Her eyes widened for a moment, then a faint flush tinged her pale cheeks. “Are you teasing me, sir?”
“Perhaps a wee bit. I did not want you so sad. Fair breaks my heart to see a female weep.”
She peeked up at him through her lashes. “It’s good to know you have a heart.”
Rafe stared at her for a moment, and something did indeed break inside him, but not his heart—a bit of the hardness around it fell away and lodged as a lump in his throat. He swallowed against it. “You cannot think so ill of me if you can flirt with me.”
“Was I?” Her hands flew to her now bright cheeks. “I shouldn’t. I can’t. I think the coffee is ready.” She leaped to her feet.
He drew her down beside him again. “’Tis not ready, lass. You can scarce smell it, so ’tis a poor excuse for running away.”

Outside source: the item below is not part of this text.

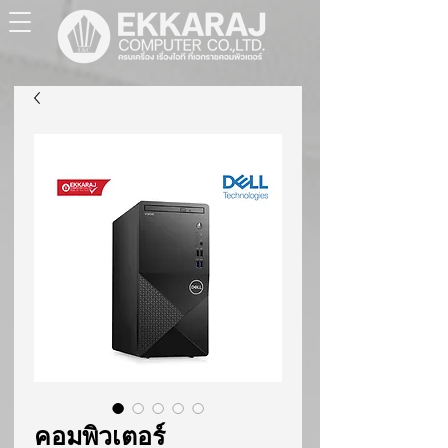
คอมพิวเตอร์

“I don’t—” She sighed. “I suppose I do. I was running away from Gideon, my husband, when I fell down the steps and—and—” She slid to the very lip of the barrel, her hands gripping the rim on either side of her as though she intended to launch herself upward and outward.
“Go ahead, lass, run from me like you have everything else,” Rafe said softly. “But you’ll still have to live with your own heart and conscience.”

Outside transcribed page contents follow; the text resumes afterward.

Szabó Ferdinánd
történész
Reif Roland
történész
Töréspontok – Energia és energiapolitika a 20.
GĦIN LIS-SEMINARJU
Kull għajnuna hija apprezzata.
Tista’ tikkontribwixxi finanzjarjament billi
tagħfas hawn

She whirled toward him so fast her hair flew out like a banner. “You talk to me about running and conscience? You? You?” Her voice, though quiet, rose a note on each
you
. “You’ve been running from your conscience for nine years.”
“Nay, lass, you have that incorrect. I am not running from anything. I’m running toward something.”
“Murder.”
“Justice.”
They locked gazes, held, while the coffee began to boil and hiss over onto the top of the stove, the combination of rich aroma and acrid scorching stinging to the nose. Her eyes took on the glow of stained glass with sunlight behind it, and Rafe braced himself for a poisoned dart of a word. But she bowed her head, hiding her face behind the shimmering curtain of her hair.
“The coffee’s finished.” Rafe rose to retrieve two pewter tankards from hooks and fill them with the hot liquid, black and strong in the dim light. He moved with slow deliberateness to give her time to gain her composure.
Or slip out of the galley without him watching her or barring her way.
He heard no movement behind him. Beyond the galley, a few men stirred. In moments, the cook would appear and want to know why someone, captain or not, had invaded his kitchen. Rafe and Phoebe would have no more privacy, and he still didn’t know what had truly happened with the man in Seabourne. Then again, Phoebe didn’t know the entire truth about him either.
19
Belinda wasn’t doing well. Phoebe saw that the instant she walked into the great cabin two days after the battle, proud of herself for balancing a tray of coffee and porridge she’d managed to help the cook prepare. Proud of herself for how she’d evaded talking further with Rafe without running away. And now he was the one gone, having rowed over to the French vessel shortly after she walked out on their conversation in the galley, to ensure all was well aboard the prize. She had wanted to go with him. Because of her cowardice, too much lay unsaid between them. But besides the impropriety of her joining him, she needed to tend to her patient.